Я положил семёрку в пологое на ближний борт. Двухмоторный He 111 рос под носом — длинный, остроносый, ниже горбатого, и под ним стыли сани, ящики, согнутые фигуры. Я взял в сетку корень его крыла, где баки, выждал, пока подползёт под нос, и пустил оба эрэса, а следом, не отпуская гашетки, добил длинной из пушки осколочно-зажигательным — по крылу и по тем, кто застыл под ним. Реактивные вошли в корень, крыло вспухло огнём от баков наружу, и борт осел набок, занявшись чёрным, бензиновым. Я довернул через сани, прошёлся по ним остатком ленты и тянул вверх, ломая выход вправо.
— Командир, бьют со всех краёв! — Ковальчук вцепился в турель, развернул её на полборта. — Полоса вся в трассах! Воробьёв отработал, тянет следом!
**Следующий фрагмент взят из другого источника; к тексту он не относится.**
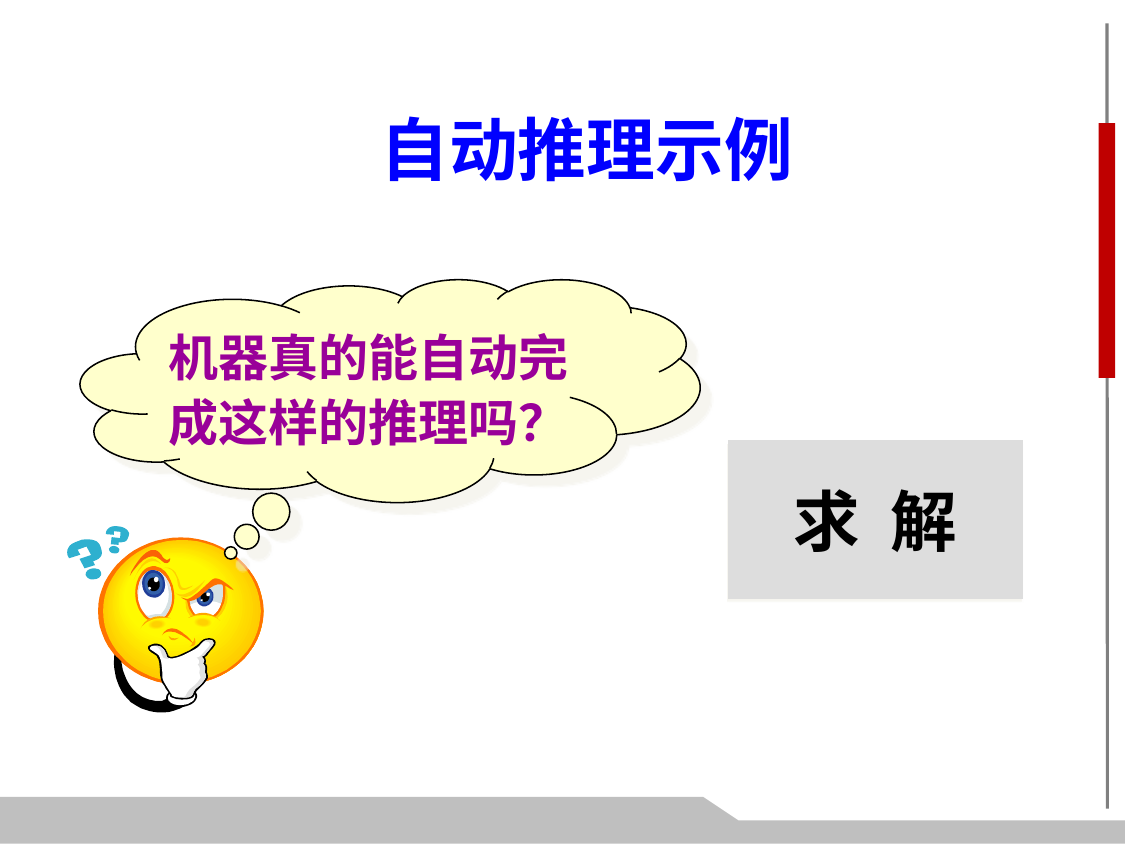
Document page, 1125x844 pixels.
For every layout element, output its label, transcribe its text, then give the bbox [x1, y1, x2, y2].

text_box 求 解 [727, 439, 1024, 600]
title 自动推理示例 [80, 78, 1093, 219]
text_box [66, 278, 701, 714]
— Вижу. Виляй за мной, сектор не зевай.
Воробьёв всадил эрэсы во второй борт, и горбатый Ju 52 у дальнего края занялся. Краем глаза на выходе я поймал остальных: Морозов вспорол реактивными крайний горб в ряду, а Сошников, идя у него под хвостом, накрыл осколочным тех, кто метнулся от бортов к щелям. И вышел. Не довернул добивать — отвалил креном, как отваливал всю эту зиму: добивает мёртвую дверь живой мотор, а беречь его теперь дороже, чем дожечь её. Сёмин с Паниным навалились на край, где стыли заправщики, — у Панина под крылом полыхнуло низкое, чадное, занялись бочки, и от них пошло по снегу растёкшимся огнём.
И тут я увидел то, чего на Питомнике не было: они тушили. Не бежали в щели, не падали в снег, а тянули к горящему «хейнкелю» ручную помпу на санях, разматывали рукав, кидали лопатами снег на крыло — голодные, в шинелях поверх всего, что нашли, они дрались за каждый борт, как дерутся за последнее. Эта дверь была у них последняя, и они это знали не хуже меня, и потому не прятались, а спасали. Я положил сетку на копошащуюся у помпы кучу и дал осколочным длинной, и куча легла, и помпа встала. Жалости во мне на это не было. Жалость я держал на своих, а тут были те, кто пришёл в эту степь жечь мой дом, и я гасил их последнюю дверь, как они два года жгли наши.
Гладков завёл свою на полосу и отпустил обе сотки в укатанную середину. Вспухло дважды, выбросило мёрзлую землю чёрными фонтанами, и в короткой полосе встали две воронки — там, где садящемуся только и можно коснуться. Я тянул из захода вверх, сквозь частую тридцатисемимиллиметровую сыпь, и в одном разрыве тряхнуло так, что семёрку подкинуло и завалило на крыло, — я выровнял её на полудвижении, не дав довернуться.